April 29, 2026

A tissue manufacturer discovers the machine was never the problem

Three Years at Half Capacity

For three years, a high-tech, fully digital paper converting machine had been producing roughly 50% of what it was designed to deliver. Running hours averaged just 53%. Downtime was absorbing nearly half of every operating day.

The investment had been significant. The expectation was that this machine would become the flagship asset. Instead, it had become the one that leadership could not explain at board meetings. The people closest to the machine could see the potential, but every attempt to close the gap ran into the same wall: inconsistent routines, unclear priorities, and a planning process that could not keep up with the complexity of the operation.

The Machine Was Not the Problem

When we started working with this team, most of the internal conversation was centred on the machine itself: its settings, its maintenance schedule, its technical specifications. But when we looked at the operation as a whole, we saw something different. The machine was capable. The system around it was not.

There was no integrated schedule connecting the converting line to upstream and downstream processes. Performance measures meant different things to different people. The real constraint was not mechanical. It was operational: the absence of a coherent operating rhythm connecting planning, execution, and review.

That reframe changed the scope of the engagement. This was not a machine improvement project. It was an operating model redesign.

Building the System the Machine Needed

We worked across three connected workstreams. The first was a rapid improvement sprint: four weeks to baseline performance, map constraints, and implement the highest-impact interventions. This gave the team early momentum and gave leadership visible proof that the approach was working.
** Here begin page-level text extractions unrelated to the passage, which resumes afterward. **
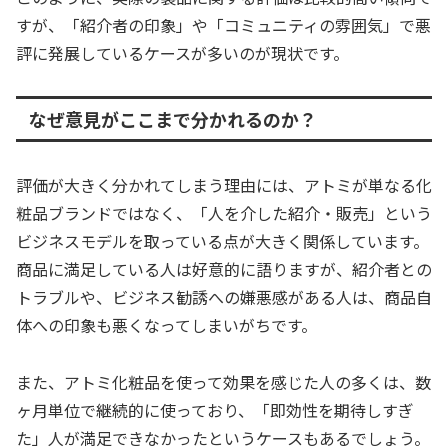
すが、「紹介者の印象」や「コミュニティの雰囲気」で悪
評に発展しているケースが多いのが現状です。
なぜ意見がここまで分かれるのか？
評価が大きく分かれてしまう理由には、アトミが単なる化
粧品ブランドではなく、「人を介した紹介・販売」という
ビジネスモデルを取っている点が大きく関係しています。
商品に満足している人は好意的に語りますが、紹介者との
トラブルや、ビジネス勧誘への嫌悪感がある人は、商品自
体への印象も悪くなってしまいがちです。
また、アトミ化粧品を使って効果を感じた人の多くは、数
ヶ月単位で継続的に使っており、「即効性を期待しすぎ
た」人が満足できなかったというケースもあるでしょう。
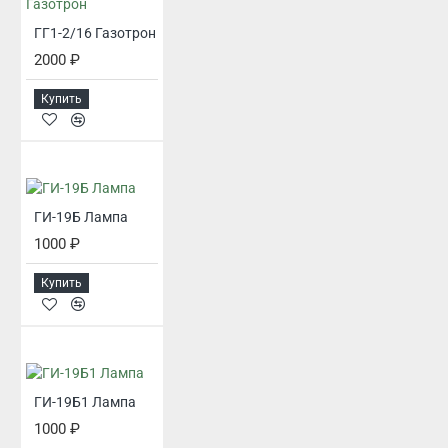
ГГ1-2/16 Газотрон
2000 ₽
Купить
ГИ-19Б Лампа
1000 ₽
Купить
ГИ-19Б1 Лампа
1000 ₽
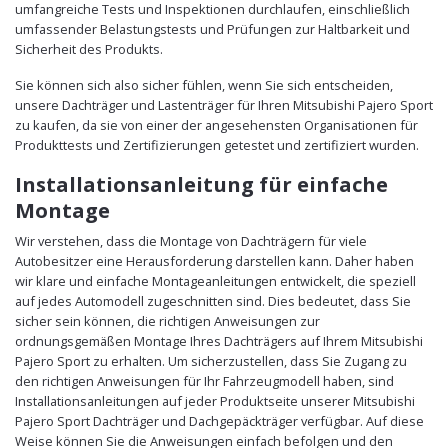
umfangreiche Tests und Inspektionen durchlaufen, einschließlich
umfassender Belastungstests und Prüfungen zur Haltbarkeit und
Sicherheit des Produkts.
Sie können sich also sicher fühlen, wenn Sie sich entscheiden,
unsere Dachträger und Lastenträger für Ihren Mitsubishi Pajero Sport
zu kaufen, da sie von einer der angesehensten Organisationen für
Produkttests und Zertifizierungen getestet und zertifiziert wurden.
Installationsanleitung für einfache
Montage
Wir verstehen, dass die Montage von Dachträgern für viele
Autobesitzer eine Herausforderung darstellen kann. Daher haben
wir klare und einfache Montageanleitungen entwickelt, die speziell
auf jedes Automodell zugeschnitten sind. Dies bedeutet, dass Sie
sicher sein können, die richtigen Anweisungen zur
ordnungsgemäßen Montage Ihres Dachträgers auf Ihrem Mitsubishi
Pajero Sport zu erhalten. Um sicherzustellen, dass Sie Zugang zu
den richtigen Anweisungen für Ihr Fahrzeugmodell haben, sind
Installationsanleitungen auf jeder Produktseite unserer Mitsubishi
Pajero Sport Dachträger und Dachgepäckträger verfügbar. Auf diese
Weise können Sie die Anweisungen einfach befolgen und den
The second was the full operating model. We redesigned how work was validated, planned, scheduled, resourced, and executed. We defined levels of work for each role, built an integrated scheduling workflow, and introduced structured management routines to surface issues early and keep the schedule on track.

The third was skills and capability development. Using an experiential simulation, we put the team through a compressed version of the same operating challenges they faced on the floor. When people could see how their individual decisions rippled through the value chain, the resistance to changing old habits dropped. They were not being told to work differently. They were discovering for themselves why it mattered.

We did not design any of this in isolation. The team was in every workshop, every design session, every review.

Output Doubled, Variability Gone

The rapid improvement sprint reduced operational delays on the highest contributing downtime categories by more than 50% within the first month. The shift structure was redesigned to eliminate overtime, reducing labour costs per hour by approximately 47% and cutting production cost per unit by roughly 33%.

The operating model drove the deeper shift. Saleable tonnes approximately doubled. Variability dropped dramatically. The machine moved from erratic output to consistent daily performance at a level the plant had never previously achieved.

The most significant change was in the team. Operators who had been working around a broken system were now working within one they understood and had helped design. When we stepped back, the system did not revert. The routines held. The line continued to perform.

Fix the System and the Machine Takes Care of Itself

When a high-value asset is underperforming, the instinct is to look at the asset. But in most cases, the asset is not the constraint. The operating system around it is.

This machine was always capable of delivering what was asked of it. What it needed was an organisation that could plan, schedule, resource, and execute with enough clarity and discipline to let it perform. The question for any manufacturing leader whose most important asset is not delivering: have you looked at the machine, or have you looked at the system around it?